Keetley lost her job as a councilor in April and lives on welfare benefits of £600 (€709) a month. Half of the money goes on rent and what’s left barely affords everyday expenses. He only eats once a day and although he has minimized his energy consumption, he still pays over 15% of his income on bills.

A third of British households have reduced the use of ovens and microwaves, a third have reduced the number of showers and half have reduced the temperature in the colder months, according to a study by the Financial Fairness Trust.

Gas prices for households in most European countries in the first part of this year surpassed peaks recorded during previous crises in the 1970s, 1980s and 2000s, according to inflation-adjusted data from the International Energy Agency (IEA).

The situation in Europe is worse than in other developed economies. IEA data from 1978 to the present shows that although US household consumers have paid more for natural gas on average over the past four decades, the price of natural gas for European homes will surpass US levels in 2022.

In Turkey, natural gas rates doubled in July compared to last year, while electricity prices rose by 67%, according to data from the country’s Statistics Institute.

Şeyda Bal, 27, from Istanbul, says she only uses the oven three times a month to save energy.

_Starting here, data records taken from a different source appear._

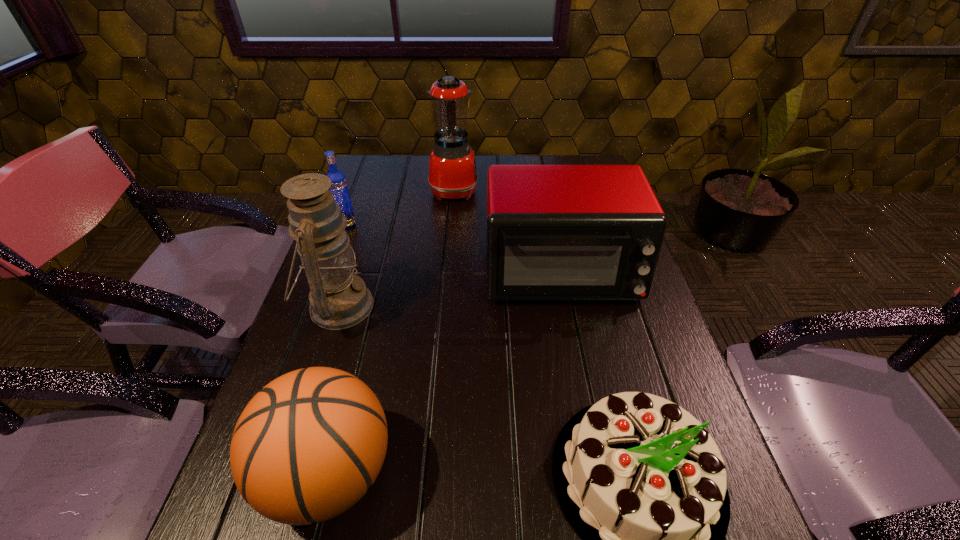
The width and height of the screenshot is (960, 540). Identify the location of vodka that is positioned at the left edge. (339, 188).

At what (x,y) coordinates should I click in order to perform the action: click on object present at the right edge. Please return your answer as a coordinate pair (x, y). Looking at the image, I should click on (554, 232).

This screenshot has height=540, width=960. What are the coordinates of `vacant space at the far edge of the desktop` in the screenshot? It's located at (494, 157).

Locate an element on the screen. free space at the left edge of the desktop is located at coordinates (348, 350).

In the image, there is a desktop. At what (x,y) coordinates should I click in order to perform the action: click on vacant space at the right edge. Please return your answer as a coordinate pair (x, y). Looking at the image, I should click on (631, 352).

This screenshot has width=960, height=540. In order to click on blank region between the oil lamp and the toaster oven in this screenshot , I will do `click(449, 289)`.

Locate an element on the screen. The height and width of the screenshot is (540, 960). free space that is in between the oil lamp and the toaster oven is located at coordinates (449, 289).

Image resolution: width=960 pixels, height=540 pixels. In order to click on unoccupied position between the oil lamp and the food processor in this screenshot , I will do `click(396, 248)`.

The width and height of the screenshot is (960, 540). I want to click on vacant area between the vodka and the toaster oven, so click(453, 248).

Identify which object is the third closest to the toaster oven. Please provide its 2D coordinates. Your answer should be formatted as a tuple, i.e. [(x, y)], where the tuple contains the x and y coordinates of a point satisfying the conditions above.

[(339, 299)]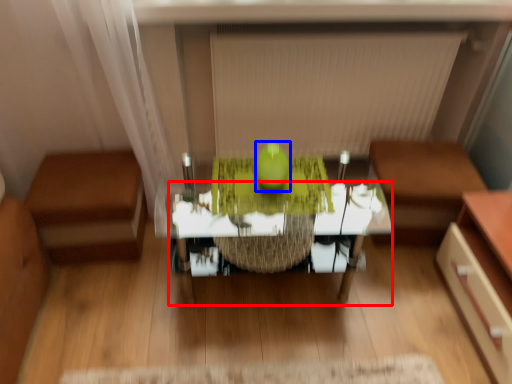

Her husband takes the bus to work to save fuel, even though the journey takes three times as long.

Italy and Germany are, however, the most affected countries in the European Union by the increase in the price of natural gas.

Gas and electricity bills for an average Italian family rose to 5 percent of total household spending in July, up from 3.5 percent in 2019, according to data from economic research firm Prometeia. July’s level was the highest since 1995.

In the continent’s strongest economy, Germany, gas bills doubled in July compared to 2021, data published by the Check24 portal shows, while heating fuels for terraced houses rose in price by 78% in in May, compared to last year.

Ercan Erden (58) lives in Nidda, a town northwest of Frankfurt, and works at a mineral water bottling plant. “Now I shower and shave at work after finishing the program,” he revealed how he saves energy.